What skills and attributes are employers looking for as they build their Big Data dream teams? And where will you fit in?

Turning Data into Business Insights

Today’s employers are looking to build well-rounded Big Data teams that combine business and IT skills across a group of individuals. While hard technical skills are a necessity, successful candidates also need well-rounded capabilities in communications, presentation, team building and problem solving.

  • In a recent survey, 35 percent of senior managers said creativity was the most important attribute they looked for in analysts and data scientists.
  • Forty-three percent of respondents demand technical IT skills and 33 percent are looking at the business analyst community as they craft their Big Data teams.

As noted by Dan Quine, CEO of the concert tracking website Songkick, “We believe skills and creativity are at least as important as pure technical skills for data scientists. Data analysis always takes place in the context of business strategy and decisions.
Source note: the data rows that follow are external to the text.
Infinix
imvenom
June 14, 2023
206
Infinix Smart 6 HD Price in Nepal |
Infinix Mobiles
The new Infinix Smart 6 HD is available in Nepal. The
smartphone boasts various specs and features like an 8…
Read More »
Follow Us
As such, data scientists have to understand what business problems they are solving and how their work advances the company’s goals.”
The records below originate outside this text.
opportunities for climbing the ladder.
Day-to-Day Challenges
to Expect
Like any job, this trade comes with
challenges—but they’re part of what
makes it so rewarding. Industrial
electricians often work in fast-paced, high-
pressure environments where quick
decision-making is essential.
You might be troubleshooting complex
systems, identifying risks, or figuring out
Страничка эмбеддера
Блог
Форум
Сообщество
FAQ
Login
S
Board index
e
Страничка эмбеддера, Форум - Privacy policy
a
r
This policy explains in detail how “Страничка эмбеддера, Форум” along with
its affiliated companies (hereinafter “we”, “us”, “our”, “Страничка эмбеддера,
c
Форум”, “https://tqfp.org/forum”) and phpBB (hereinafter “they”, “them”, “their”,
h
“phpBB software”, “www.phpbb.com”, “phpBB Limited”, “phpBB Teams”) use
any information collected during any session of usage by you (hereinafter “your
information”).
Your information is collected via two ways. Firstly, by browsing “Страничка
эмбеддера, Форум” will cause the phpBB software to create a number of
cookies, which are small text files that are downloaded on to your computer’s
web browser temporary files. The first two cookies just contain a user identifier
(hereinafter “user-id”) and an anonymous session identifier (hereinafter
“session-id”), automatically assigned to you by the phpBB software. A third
He concludes that well-honed analytical skills will always be a requirement, but that such skills will be “useless unless the results are understandable by everyone in the company and have a clear impact on business success.”

What Employers Want

Analytics experts with the right stuff for mining Big Data are in high demand. Nearly two-thirds of companies surveyed recently by The Wall Street Journal said they plan to invest in Big Data technology this year. But technical skills alone are not enough to secure a candidate a top position. Requirements also include creative problem solving and good, old fashioned communication skills.

In high demand in today’s business environment are:

  • Software engineers: These professionals develop information systems by designing and installing software solutions. They are skilled at analyzing information, general programming and software documentation, testing, debugging, requirements and development fundamentals and processes.
  • Storage data (aka Big Data) architects: They are adept at using software to store and organize data, such as financial information and customer shipping records. They ensure that data is available to users and is secure from unauthorized access. Along with exceptional analytical skills, they have experience with SQL, scripting, and database modelling, backup and recovery.
  • Business analysts: These specialists propose ways to improve an organization’s efficiency by advising managers on how to become more profitable. They don’t necessarily need hard technical skills, but they must be able to understand technology well enough to communicate and negotiate with company leaders and business influencers.
  • Computer systems analysts: Their role is to study and organize computer systems and procedures and make recommendations to help companies operate more effectively. They bring business and IT together by understanding the needs and limitations of both.